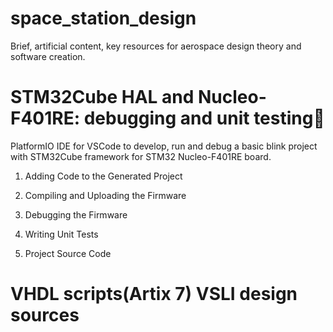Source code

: # space_station_design
Brief, artificial content, key resources for aerospace design theory and software creation.

# STM32Cube HAL and Nucleo-F401RE: debugging and unit testing
PlatformIO IDE for VSCode to develop, run and debug a basic blink project with STM32Cube framework for STM32 Nucleo-F401RE board.

1) Adding Code to the Generated Project

2) Compiling and Uploading the Firmware

3) Debugging the Firmware

4) Writing Unit Tests

5) Project Source Code

# VHDL scripts(Artix 7) VSLI design sources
□ □ □ □
• **Exercise brief**
Please transcribe every record above exactly as written, leaving out the pictures.

• **Output**
Source code

: # space_station_design
Brief, artificial content, key resources for aerospace design theory and software creation.

# STM32Cube HAL and Nucleo-F401RE: debugging and unit testing
PlatformIO IDE for VSCode to develop, run and debug a basic blink project with STM32Cube framework for STM32 Nucleo-F401RE board.

1) Adding Code to the Generated Project

2) Compiling and Uploading the Firmware

3) Debugging the Firmware

4) Writing Unit Tests

5) Project Source Code

# VHDL scripts(Artix 7) VSLI design sources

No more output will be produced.